I am Chief Executive of the Humanitarian Technology Trust, and an open hardware advocate. I have significant experience in the development of precision scientific instrumentation. I have worked on a range of instrumentation from the world’s most accurate balance for measuring milligram-level masses, to automated scanning probe microscopes that can see individual atoms. One of my core projects is the OpenFlexure Microscope, which is increasing access to laboratory-grade robotic microscopes across the world. The microscope has been made or used in over 60 countries (and on every continent!), and we are now working with manufacturers to enable in-country, medically certified production of microscopes for cancer and malaria diagnosis.
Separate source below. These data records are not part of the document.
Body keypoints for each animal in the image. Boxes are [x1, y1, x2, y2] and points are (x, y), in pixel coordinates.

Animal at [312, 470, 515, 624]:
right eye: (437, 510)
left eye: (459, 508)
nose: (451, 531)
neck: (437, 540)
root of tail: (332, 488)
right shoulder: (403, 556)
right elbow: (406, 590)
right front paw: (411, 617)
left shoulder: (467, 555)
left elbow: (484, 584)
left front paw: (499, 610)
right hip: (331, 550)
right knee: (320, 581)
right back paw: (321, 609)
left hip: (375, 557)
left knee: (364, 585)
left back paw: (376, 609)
I completed my PhD in Physics in 2014 at the University of Nottingham. I have since worked for the NIST (National Institute of Standards and Technology, USA), the University of Maryland, and the University of Bath. Throughout my time in academia I saw an incredible amount of time spent on reinventing the wheel. Academic hardware designs are often poorly documented, poorly shared, and rarely commercialised. I became a prominent member of the open hardware community, which is promoting the free and open exchange of hardware designs. This is particularly important in the case of scientific hardware, as it protects scientists from vendor lock-in and gives them the freedom to understand and improve their instruments.
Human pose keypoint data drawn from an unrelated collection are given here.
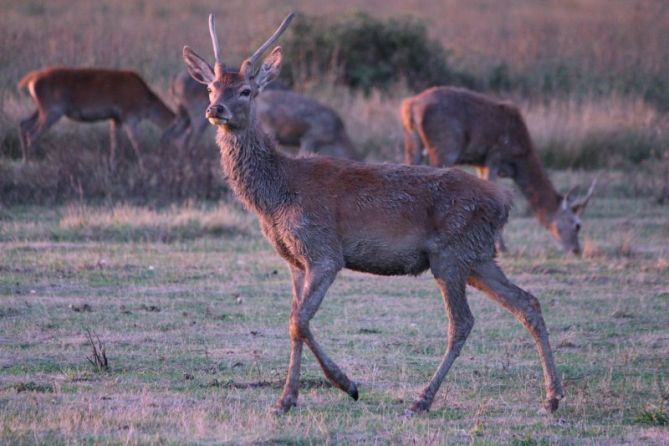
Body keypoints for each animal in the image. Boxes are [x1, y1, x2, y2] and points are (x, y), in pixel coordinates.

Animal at [18, 66, 175, 169]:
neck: (147, 105)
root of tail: (31, 79)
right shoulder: (129, 115)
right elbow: (135, 141)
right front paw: (143, 165)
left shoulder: (116, 118)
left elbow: (114, 142)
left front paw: (112, 165)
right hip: (52, 110)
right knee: (32, 133)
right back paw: (32, 162)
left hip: (41, 108)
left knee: (24, 124)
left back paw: (25, 161)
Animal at [162, 69, 360, 160]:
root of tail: (172, 80)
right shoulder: (309, 136)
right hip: (196, 113)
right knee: (190, 137)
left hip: (182, 112)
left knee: (172, 132)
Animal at [183, 13, 564, 414]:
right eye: (211, 88)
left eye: (246, 91)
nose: (215, 110)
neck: (276, 196)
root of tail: (503, 201)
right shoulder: (293, 260)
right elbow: (295, 322)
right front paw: (287, 399)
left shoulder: (324, 251)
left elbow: (299, 321)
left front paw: (346, 384)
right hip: (478, 257)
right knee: (527, 302)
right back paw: (552, 396)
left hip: (451, 253)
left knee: (462, 322)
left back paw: (422, 398)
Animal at [402, 87, 596, 254]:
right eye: (577, 225)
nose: (577, 250)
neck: (519, 159)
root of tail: (410, 106)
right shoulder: (494, 156)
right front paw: (500, 247)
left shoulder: (480, 163)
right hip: (445, 146)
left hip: (413, 144)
After leaving academia, I worked as a freelance engineer and continued to develop software to automate many aspects of the creation of hardware assembly instructions and to create sophisticated and automated open-source workflows for hardware development.
I am now focused on leading the Humanitarian Technology Trust, where we are working to deliver open, distributed, and locally certified technologies that strengthen global access to scientific and medical tools.